Headlines News :
Home » » Di Meja Kerjanya, Tenggelam ke Masa Lalu

Di Meja Kerjanya, Tenggelam ke Masa Lalu

Written By ansel-boto.blogspot.com on Friday, July 26, 2019 | 8:23 PM

APAKAH setelah beliau dipanggil Tuhan, Kamis (25/7/2019) pukul 20.27 di RS Saint Carolus, Jakarta Pusat, sudah menemukan pewaris buku bukunya yang tak ternilai harganya bagi sejarah Jakarta tersebut, atau belum.

Kami bisa berjam-jam tenggelam di ruang kerjanya, berbincang tentang sejarah Jakarta sambil membongkar bongkar buku koleksinya dari minimal empat bahasa, serta sejumlah dokumen lainnya yang sebagian ia simpan di komputer. Dalam bincang bincang itu saya lebih sering menampung kemarahan, kegelisahan, dan kekecewaannya.

Berulangkali Pater Heuken menyayangkan kebijakan Pemerintah Provinsi DKI Jakarta dan pemerintah pusat yang sering abai membongkar bangunan bersejarah, bahkan mengubah infrastruktur lama yang menurut Pater Heuken sudah sempurna.

Karena rumah, sekaligus perpustakaan pribadi, dan kantornya ada di kawasan Menteng, Pater Heuken tahu benar bagaimana perkembangan perubahan taman kota pertama di Batavia (Jakarta) tersebut.

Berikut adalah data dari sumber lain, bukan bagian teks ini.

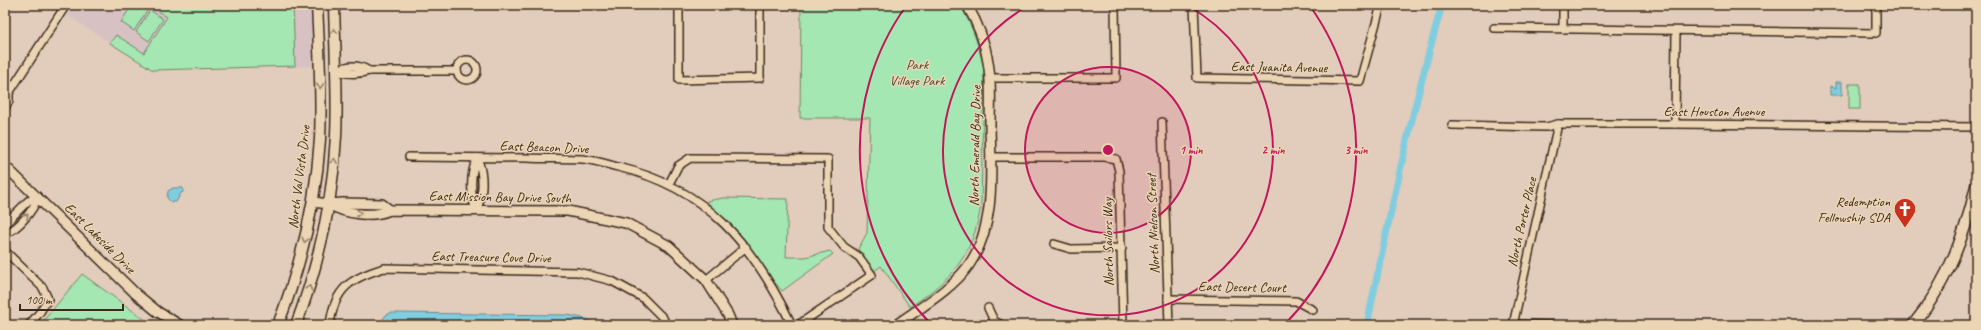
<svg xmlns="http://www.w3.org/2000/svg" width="1981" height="330" viewBox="0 0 1981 330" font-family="Caveat,sans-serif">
  <rect width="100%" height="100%" fill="#e2ccbb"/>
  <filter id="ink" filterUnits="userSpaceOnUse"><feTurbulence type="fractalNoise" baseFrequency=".025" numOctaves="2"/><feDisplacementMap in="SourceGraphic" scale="8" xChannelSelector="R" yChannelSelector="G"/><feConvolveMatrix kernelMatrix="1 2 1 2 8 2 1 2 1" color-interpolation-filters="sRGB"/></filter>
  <g filter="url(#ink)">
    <!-- built -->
    <polygon fill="#d7c1c3" points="74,5 312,5 314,66 153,70 67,15"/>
    <!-- green -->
    <g fill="#a4e7b2" stroke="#708868">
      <polygon points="132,5 142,5 148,9 134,31 121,22"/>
      <polygon points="148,5 293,5 295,66 153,70 110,43 116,35 144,53 167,17"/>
      <path d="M801,5H960C972,25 979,46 984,68L981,206C972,258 952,278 910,307L881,266L874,271L858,249L867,233L870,118H800Z"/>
      <polygon points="150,10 163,19 149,41 136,32"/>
      <rect x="1849" y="84" width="11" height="25"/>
      <polygon points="723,198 788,199 786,257 805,257 830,251 833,254 782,291 707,201"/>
      <polygon points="82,274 151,324 40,325"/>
    </g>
    <!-- water -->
    <g fill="#81cde0" stroke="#658c92">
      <polygon points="1836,82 1842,82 1842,95 1830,95 1830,86 1836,88"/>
      <polygon points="173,188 183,188 183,192 181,193 176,202 171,202 167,198 168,191"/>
      <polygon points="390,313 568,315 587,319 598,325 379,325 385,316"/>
    </g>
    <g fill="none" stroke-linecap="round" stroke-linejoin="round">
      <!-- canal -->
      <path stroke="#81cde0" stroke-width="7" d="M1367,325C1389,218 1412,110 1442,5"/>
      <!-- minor casing -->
      <g stroke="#3b2a1e" stroke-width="10">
        <g id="minor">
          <polyline points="679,5 679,80 760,78 760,5"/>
          <polyline points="1194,5 1197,78 1360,81 1381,5"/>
          <polyline points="1563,5 1563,29"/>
          <polyline points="1494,28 1876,33 1876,5"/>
          <circle cx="467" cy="70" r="10"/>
          <path d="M336,71C347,74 358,75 369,71H457"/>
          <path d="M336,71C347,65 358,64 369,71"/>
          <polyline points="990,78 1116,78 1115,5"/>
          <polyline points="5,95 9,93 66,5"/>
          <polyline points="5,108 9,101 9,93"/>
          <polyline points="1162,122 1169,325"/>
          <polyline points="1675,124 1676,31"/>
          <polyline points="1452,125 1546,127 1558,124 1675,124 1976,127"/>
          <path d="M409,157C449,157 488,158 527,158C545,159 564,158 582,159C594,160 606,164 618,167C708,188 753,245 792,325"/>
          <polyline points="991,157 1105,157 1116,159 1119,171 1123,325"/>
          <polyline points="669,184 678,166 690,158 828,159 828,227 844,247 859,257 872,275 798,325"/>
          <path d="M476,210C484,195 484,173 477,158"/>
          <path d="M476,210C470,195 470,173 477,158"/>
          <polyline points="5,224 28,201 38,197"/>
          <path d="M5,234C19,228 33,211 38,197"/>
          <polyline points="1054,244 1071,249 1122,248"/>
          <polyline points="5,251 43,288 48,299 40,312 29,325"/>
          <polyline points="706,280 746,247"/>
          <polyline points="1168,299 1296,301 1313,310"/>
          <polyline points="988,308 994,321 1002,325"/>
          <polyline points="1513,324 1552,325"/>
          <path d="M330,325C334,288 351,278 384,268L578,272L612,281L643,298L663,318L666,325"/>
          <polyline points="1513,325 1558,124"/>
        </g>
      </g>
      <!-- tertiary casing -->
      <g stroke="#3b2a1e" stroke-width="12">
        <g id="tertiary">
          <polyline points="5,166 136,294 158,312 180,325"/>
          <polyline points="313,202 329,204 343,203 382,204 390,210"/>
          <path d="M329,204C346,214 372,218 390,210L568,211L626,223L669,246L706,280L728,315L732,325"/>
          <path d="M896,325C921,307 951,290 969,265C996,225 991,172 990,126C990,105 992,83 988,62C985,42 977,22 967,5"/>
        </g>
      </g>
      <!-- secondary casing -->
      <g stroke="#3b2a1e" stroke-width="13">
        <g id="secondary">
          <path d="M278,325C301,265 316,203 320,139C322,94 319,49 317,5"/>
          <path d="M296,325C319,264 333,201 336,136C338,92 335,48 334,5"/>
          <path d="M1913,325C1946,285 1965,236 1976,186"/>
        </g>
      </g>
      <!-- minor -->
      <use href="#minor" stroke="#ebd5b4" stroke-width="7"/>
      <!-- tertiary -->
      <use href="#tertiary" stroke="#ebd5b4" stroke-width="9"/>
      <!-- secondary -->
      <use href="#secondary" stroke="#ebd5b4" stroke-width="10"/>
    </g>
    <!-- one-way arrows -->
    <defs><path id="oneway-chevron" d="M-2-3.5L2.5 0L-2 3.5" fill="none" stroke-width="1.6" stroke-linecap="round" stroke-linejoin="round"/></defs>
    <g stroke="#938069">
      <use href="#oneway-chevron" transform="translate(334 31) rotate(-92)"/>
      <use href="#oneway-chevron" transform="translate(320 86) rotate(89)"/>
      <use href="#oneway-chevron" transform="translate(334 161) rotate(-85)"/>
      <use href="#oneway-chevron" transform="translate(359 213) rotate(1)"/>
      <use href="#oneway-chevron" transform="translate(26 216) rotate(-46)"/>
      <use href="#oneway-chevron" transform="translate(305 240) rotate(104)"/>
      <use href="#oneway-chevron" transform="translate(309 288) rotate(-73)"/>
    </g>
  </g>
  <!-- distance rings -->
  <circle cx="1108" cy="150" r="83" fill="#c2185b" fill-opacity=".12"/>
  <g fill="none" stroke="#c2185b" stroke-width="2">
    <circle cx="1108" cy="150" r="83"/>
    <path d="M1188 6A165 165 0 1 1 1028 6"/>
    <path d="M931 324A248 248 0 0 1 906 6M1310 6A248 248 0 0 1 1285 324"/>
  </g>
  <!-- icons -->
  <defs>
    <g id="church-pin" transform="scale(1.15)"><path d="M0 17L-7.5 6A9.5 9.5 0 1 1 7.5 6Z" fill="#c8321e" stroke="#ebd5b4"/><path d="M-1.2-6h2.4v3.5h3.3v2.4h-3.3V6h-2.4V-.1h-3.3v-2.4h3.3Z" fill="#fff"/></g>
  </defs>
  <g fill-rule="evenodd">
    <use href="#church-pin" x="1905" y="209"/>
  </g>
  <g text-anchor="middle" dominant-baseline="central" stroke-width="3" stroke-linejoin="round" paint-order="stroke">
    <!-- park labels -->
    <g font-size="14" fill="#4b4634" stroke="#ebd5b4">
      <text x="917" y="64">Park<tspan x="917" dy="16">Village Park</tspan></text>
    </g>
    <!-- street labels -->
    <g font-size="14" fill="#3b2a1e" stroke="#ebd5b4">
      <text transform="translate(1279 67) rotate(1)">East Juanita Avenue</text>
      <text x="1714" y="111">East Houston Avenue</text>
      <text transform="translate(975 146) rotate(-89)">North Emerald Bay Drive</text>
      <text transform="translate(544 147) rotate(2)">East Beacon Drive</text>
      <text transform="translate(299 177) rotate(-83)">North Val Vista Drive</text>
      <text transform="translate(500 197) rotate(1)">East Mission Bay Drive South</text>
      <text transform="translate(1522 222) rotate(-77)">North Porter Place</text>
      <text transform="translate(1153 224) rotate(-92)">North Nielson Street</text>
      <text transform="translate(100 238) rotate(45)">East Lakeside Drive</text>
      <text transform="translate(1108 242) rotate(-91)">North Sailors Way</text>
      <text transform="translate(491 257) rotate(1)">East Treasure Cove Drive</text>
      <text transform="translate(1242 287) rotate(1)">East Desert Court</text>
    </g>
    <!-- poi labels -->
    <g font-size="14" fill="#3b2a1e" stroke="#ebd5b4" text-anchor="end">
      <text x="1890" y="201">Redemption<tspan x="1890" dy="16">Fellowship SDA</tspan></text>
    </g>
  </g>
  <circle cx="1108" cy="150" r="6" fill="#c2185b" stroke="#ebd5b4" stroke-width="2"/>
  <g font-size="12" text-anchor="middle" font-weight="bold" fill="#c2185b" stroke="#ebd5b4" stroke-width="3" stroke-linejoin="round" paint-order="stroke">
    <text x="1191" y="154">1 min</text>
    <text x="1273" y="154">2 min</text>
    <text x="1356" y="154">3 min</text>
  </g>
  <!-- margin -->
  <rect width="1981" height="330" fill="none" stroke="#ebd5b4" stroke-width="20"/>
  <rect x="10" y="10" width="1961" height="310" fill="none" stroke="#3b2a1e" stroke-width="1.5" filter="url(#ink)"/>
  <!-- scale -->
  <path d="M20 304v6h103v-6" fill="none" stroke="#3b2a1e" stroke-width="2"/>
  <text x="26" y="304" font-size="12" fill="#3b2a1e" stroke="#ebd5b4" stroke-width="3" paint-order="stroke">100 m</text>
</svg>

Sebagian orang-orang kaya di Menteng sekarang tidak mau peduli terhadap arsitektur rumah dan lingkungannya. Yang penting duit dan gengsi. Lupa bahwa rumahnya, lingkungannya, mencerminkan tingkat keterpelajaran penghuninya," tuturnya satu saat di tahun 2011.

Ia kemudian membuka sejumlah buku sejarah dari bermacam bahasa di atas meja kerjanya. Tenggelamlah kami ke masa lalu Batavia.

Hal seperti itu sering terjadi. Dengan lancar ia bercerita tentang bermacam tempat ibadah, gedung gedung megah, infrastruktur jalan dan pengairan di Jakarta, seperti yang sudah ia tulis dalam sejumlah bukunya, sembari mengoreksi buku buku serupa yang ia nilai, belum layak menjadi buku penuntun.

"Buku-buku tersebut sering mengutip ucapan orang tanpa landasan catatan sejarah yang relatif obyektif," keluh Pater Heuken.

Kenangan terindah

Hadiah berharga dari Pater Heuken kepada penulis adalah ketika ia menyatakan bahwa naskah, "Batavia 1740, Menyisir Jejak Betawi", yang saya tulis, layak terbit. Hati saya berbunga-bunga. Betapa tidak, beliau sangat teliti memeriksa naskah buku saya. Sekitar tiga bulan naskah ada di tangan beliau.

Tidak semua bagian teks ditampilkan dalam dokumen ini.